Eu quase me incluo em uma das duas posições, mas me lembro na iminência de anunciar: “ e também os românticos da segunda geração, doutor”, no entanto, me calo óbvia, pois não é prudente enfrentar o mundo com os meus conhecimentos. Incrível como ter alguma cultura nos dias de hoje tornou-se sinal de afronta e ameaça. Eu sei e, talvez, por isso mesmo faço cara de idiota e boa vontade, repetindo:”Nossa, crianças e idosos...puxa...que coisa...”

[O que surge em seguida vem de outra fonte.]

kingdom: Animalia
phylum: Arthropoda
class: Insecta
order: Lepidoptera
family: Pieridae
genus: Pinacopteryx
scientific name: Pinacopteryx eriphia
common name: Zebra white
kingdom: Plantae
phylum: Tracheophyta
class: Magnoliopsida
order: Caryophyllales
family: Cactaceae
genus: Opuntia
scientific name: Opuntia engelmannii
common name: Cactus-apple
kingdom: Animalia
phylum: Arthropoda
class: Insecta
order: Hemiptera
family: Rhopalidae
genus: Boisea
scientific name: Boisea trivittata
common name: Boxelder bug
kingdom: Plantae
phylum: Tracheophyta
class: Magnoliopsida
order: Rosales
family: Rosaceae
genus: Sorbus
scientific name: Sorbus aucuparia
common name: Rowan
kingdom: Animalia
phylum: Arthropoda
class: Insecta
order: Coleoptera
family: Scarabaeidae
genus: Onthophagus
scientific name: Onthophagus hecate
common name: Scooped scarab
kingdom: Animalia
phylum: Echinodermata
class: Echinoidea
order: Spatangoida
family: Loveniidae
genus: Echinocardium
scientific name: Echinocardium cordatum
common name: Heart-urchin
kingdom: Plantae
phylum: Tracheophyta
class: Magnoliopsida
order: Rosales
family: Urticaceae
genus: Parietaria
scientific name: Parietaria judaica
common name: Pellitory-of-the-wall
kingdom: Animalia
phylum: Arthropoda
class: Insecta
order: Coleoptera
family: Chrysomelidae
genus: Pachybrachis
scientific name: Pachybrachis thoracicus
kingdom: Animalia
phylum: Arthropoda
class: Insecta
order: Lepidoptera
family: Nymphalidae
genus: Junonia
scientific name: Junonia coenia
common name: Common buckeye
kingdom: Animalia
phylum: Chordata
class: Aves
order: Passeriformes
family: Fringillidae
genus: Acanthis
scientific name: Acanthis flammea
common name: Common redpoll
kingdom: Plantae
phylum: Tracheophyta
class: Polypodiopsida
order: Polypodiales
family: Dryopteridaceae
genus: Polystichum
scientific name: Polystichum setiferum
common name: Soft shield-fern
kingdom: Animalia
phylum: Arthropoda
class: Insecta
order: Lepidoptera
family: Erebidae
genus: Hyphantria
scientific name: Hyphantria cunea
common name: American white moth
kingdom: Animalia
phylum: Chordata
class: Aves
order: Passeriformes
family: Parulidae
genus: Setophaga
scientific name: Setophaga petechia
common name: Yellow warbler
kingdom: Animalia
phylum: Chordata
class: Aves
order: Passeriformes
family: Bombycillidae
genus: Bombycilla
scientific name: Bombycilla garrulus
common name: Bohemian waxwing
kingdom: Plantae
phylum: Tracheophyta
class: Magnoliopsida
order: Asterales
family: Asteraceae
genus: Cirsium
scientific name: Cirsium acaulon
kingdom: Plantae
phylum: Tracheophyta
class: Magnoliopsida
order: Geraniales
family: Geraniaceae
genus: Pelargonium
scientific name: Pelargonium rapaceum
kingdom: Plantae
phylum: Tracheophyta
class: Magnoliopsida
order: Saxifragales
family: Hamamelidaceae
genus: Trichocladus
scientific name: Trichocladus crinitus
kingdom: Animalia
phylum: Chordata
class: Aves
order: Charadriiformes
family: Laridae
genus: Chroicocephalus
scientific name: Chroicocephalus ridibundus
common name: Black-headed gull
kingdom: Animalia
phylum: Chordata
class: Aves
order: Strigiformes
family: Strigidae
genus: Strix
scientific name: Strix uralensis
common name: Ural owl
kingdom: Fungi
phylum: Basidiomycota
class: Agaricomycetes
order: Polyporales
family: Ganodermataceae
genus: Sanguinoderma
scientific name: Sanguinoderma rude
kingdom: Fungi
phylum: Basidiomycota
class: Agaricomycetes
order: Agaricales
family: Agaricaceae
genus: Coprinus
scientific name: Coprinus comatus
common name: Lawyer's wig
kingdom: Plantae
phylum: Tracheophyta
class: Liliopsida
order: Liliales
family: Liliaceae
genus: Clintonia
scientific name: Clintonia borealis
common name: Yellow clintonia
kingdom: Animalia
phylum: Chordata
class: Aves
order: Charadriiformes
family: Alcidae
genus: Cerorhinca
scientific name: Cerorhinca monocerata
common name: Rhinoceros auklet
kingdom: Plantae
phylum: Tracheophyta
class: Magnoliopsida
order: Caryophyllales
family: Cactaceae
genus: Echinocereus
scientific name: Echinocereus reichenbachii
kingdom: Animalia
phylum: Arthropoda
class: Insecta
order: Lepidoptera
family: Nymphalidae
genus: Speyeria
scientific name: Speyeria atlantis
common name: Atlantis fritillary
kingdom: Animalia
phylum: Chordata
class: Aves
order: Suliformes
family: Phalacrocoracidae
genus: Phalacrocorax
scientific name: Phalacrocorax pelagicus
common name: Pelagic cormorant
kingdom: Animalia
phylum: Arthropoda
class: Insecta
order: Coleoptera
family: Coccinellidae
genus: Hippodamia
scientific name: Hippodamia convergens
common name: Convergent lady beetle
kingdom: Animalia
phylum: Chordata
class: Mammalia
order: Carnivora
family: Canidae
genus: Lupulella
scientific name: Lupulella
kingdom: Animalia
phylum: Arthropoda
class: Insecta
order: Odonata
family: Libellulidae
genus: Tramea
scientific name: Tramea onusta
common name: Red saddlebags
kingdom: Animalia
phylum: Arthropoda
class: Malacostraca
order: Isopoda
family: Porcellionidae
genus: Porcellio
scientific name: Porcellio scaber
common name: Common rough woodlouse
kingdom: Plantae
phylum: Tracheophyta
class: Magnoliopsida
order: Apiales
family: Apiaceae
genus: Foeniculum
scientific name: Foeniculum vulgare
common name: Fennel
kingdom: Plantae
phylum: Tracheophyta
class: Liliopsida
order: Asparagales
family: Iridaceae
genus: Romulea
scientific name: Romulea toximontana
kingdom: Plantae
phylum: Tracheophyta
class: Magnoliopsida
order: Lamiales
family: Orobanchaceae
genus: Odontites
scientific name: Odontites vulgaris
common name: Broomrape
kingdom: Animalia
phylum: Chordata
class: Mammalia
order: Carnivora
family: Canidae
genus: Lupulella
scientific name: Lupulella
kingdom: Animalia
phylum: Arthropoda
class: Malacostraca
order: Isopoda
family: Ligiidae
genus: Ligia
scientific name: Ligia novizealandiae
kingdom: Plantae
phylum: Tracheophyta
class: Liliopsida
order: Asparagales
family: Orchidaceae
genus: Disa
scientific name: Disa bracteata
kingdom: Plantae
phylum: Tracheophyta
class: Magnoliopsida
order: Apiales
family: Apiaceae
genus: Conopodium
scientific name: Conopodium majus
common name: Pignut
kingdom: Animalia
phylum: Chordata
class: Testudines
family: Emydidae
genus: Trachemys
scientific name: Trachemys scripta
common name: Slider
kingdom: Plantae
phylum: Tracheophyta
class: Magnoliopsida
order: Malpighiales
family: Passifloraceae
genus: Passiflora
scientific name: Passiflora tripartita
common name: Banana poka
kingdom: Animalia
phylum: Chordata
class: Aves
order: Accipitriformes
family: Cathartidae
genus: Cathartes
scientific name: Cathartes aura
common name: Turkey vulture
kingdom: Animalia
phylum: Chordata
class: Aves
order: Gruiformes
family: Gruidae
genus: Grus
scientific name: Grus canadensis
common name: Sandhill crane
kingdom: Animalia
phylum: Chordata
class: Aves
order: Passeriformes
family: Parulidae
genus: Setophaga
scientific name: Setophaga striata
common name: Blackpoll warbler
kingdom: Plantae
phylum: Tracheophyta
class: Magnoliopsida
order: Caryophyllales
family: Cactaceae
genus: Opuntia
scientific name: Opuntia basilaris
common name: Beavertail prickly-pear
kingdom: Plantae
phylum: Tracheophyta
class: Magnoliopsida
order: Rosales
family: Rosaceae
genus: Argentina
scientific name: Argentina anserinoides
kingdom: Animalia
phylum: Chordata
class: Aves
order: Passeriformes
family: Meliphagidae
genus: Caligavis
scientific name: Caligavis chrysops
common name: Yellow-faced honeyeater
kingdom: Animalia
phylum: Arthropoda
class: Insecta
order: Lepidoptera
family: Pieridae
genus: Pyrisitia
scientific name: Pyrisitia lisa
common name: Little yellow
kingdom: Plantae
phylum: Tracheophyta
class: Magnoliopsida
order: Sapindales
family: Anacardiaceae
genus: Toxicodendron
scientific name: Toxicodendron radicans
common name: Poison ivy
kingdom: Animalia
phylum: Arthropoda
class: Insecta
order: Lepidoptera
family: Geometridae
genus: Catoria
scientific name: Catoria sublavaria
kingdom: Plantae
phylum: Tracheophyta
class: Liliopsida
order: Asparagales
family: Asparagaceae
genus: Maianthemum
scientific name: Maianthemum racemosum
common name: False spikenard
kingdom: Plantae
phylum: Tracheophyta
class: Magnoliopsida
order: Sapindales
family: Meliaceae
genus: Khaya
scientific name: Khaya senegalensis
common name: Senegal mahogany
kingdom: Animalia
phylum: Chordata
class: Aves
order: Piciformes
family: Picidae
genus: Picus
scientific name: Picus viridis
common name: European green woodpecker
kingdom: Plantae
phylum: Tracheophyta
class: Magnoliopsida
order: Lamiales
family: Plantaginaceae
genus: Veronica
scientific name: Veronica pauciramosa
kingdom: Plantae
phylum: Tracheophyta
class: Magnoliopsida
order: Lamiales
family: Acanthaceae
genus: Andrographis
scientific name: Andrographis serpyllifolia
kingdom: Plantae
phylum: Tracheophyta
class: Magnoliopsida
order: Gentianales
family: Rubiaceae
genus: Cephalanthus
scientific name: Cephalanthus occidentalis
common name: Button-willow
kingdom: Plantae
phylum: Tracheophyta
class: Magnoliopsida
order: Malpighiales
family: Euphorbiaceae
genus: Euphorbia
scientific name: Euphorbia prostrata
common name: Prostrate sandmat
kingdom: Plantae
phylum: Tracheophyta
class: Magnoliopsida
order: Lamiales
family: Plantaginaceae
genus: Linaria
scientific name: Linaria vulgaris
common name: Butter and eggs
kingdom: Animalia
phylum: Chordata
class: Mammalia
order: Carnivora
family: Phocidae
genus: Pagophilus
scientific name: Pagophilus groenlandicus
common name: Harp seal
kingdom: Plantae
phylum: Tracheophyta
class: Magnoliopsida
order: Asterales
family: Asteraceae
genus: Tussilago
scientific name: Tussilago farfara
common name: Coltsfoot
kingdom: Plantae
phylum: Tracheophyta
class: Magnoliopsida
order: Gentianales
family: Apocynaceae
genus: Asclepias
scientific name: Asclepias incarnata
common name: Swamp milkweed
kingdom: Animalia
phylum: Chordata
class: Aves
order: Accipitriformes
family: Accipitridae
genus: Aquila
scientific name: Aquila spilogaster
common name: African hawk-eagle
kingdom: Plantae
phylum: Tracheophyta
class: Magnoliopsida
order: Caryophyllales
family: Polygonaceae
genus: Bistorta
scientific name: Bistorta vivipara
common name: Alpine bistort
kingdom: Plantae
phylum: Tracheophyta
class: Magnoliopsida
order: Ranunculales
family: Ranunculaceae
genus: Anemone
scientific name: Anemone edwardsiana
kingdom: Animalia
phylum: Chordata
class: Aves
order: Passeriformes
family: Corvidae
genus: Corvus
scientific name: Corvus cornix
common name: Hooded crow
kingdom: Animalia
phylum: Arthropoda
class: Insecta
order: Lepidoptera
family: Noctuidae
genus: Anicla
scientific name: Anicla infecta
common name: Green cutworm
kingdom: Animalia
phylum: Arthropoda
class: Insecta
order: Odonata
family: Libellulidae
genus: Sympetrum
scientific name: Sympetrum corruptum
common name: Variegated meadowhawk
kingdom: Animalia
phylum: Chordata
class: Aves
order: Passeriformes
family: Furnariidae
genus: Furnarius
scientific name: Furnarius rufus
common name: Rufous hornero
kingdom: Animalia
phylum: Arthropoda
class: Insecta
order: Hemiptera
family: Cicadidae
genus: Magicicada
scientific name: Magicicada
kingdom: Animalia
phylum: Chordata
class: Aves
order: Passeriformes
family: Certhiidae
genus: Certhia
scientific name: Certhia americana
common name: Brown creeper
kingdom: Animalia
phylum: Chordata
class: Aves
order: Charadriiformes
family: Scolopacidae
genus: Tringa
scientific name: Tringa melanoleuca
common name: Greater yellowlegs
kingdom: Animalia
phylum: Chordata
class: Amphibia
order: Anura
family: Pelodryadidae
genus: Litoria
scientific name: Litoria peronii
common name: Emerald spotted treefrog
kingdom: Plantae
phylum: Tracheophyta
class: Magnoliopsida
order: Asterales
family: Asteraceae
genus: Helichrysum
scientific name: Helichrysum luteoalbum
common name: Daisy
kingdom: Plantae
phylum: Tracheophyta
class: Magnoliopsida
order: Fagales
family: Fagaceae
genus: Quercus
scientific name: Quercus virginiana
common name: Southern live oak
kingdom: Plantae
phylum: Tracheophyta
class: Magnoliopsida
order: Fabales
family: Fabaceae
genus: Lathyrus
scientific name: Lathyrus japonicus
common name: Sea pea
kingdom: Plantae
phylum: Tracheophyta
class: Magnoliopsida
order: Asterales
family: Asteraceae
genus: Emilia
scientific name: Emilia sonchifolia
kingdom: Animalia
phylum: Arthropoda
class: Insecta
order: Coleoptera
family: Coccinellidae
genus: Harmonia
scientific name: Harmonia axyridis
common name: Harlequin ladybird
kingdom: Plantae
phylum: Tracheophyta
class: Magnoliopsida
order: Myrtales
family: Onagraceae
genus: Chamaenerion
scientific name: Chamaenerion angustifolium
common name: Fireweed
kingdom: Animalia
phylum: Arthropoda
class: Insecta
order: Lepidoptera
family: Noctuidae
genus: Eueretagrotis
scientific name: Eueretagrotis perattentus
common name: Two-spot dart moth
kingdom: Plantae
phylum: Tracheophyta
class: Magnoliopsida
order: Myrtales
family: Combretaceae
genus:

Escuto a ladainha da enfermeira que lê sobre meu ofício na ficha e quer saber sobre o profissional que acompanha seu filho, porque lá no bairro dela, a marginalidade está tomando conta e, você sabe, Dra, mente vazia, oficina do diabo...Eu sei. Então, o Júnior andando com esses garotos...[ tenho nostalgia do narrador que matei com minhas próprias mãos: alguém podia explicar para ela que nesse caso eu sou o doente e preciso de sua concentração na retirada de meu sangue]

É um sangue escuro demais, grosso demais, vivo demais para ser o de uma convalescente – reflito.

Durmo para ver se encontro alguma pista em minha vida onírica. Você que me vem em sonho podia vir agora e dizer o que não conseguimos, definitivamente.

Na saída, a enfermeira me abraça e agradece a atenção. Raio x nenhum poderá ler minha preguiça para os idiotas. Sorrio de volta: ”Se for preciso, estamos aí!”. Essas formalidades ainda me matarão. Um infarto, talvez – imagino.

Ainda tento refazer o sonho e vejo você tão obediente. Sinto incômodo como se eu estivesse anos-luz a sua frente.

Não seremos nem em sonho poupados de nossas precariedades psíquicas?

Você tem um casaco verde-musgo no colo, enquanto eu dirijo e te digo essas minhas intolerâncias cotidianas que te fazem rir, mas farejo despedida, um último encontro. Não tem graça.

Por questão de sobrevivência, cedo aprendi o cheiro da partida.

Et voilá, te deixo na rodoviária desiludida, avisada.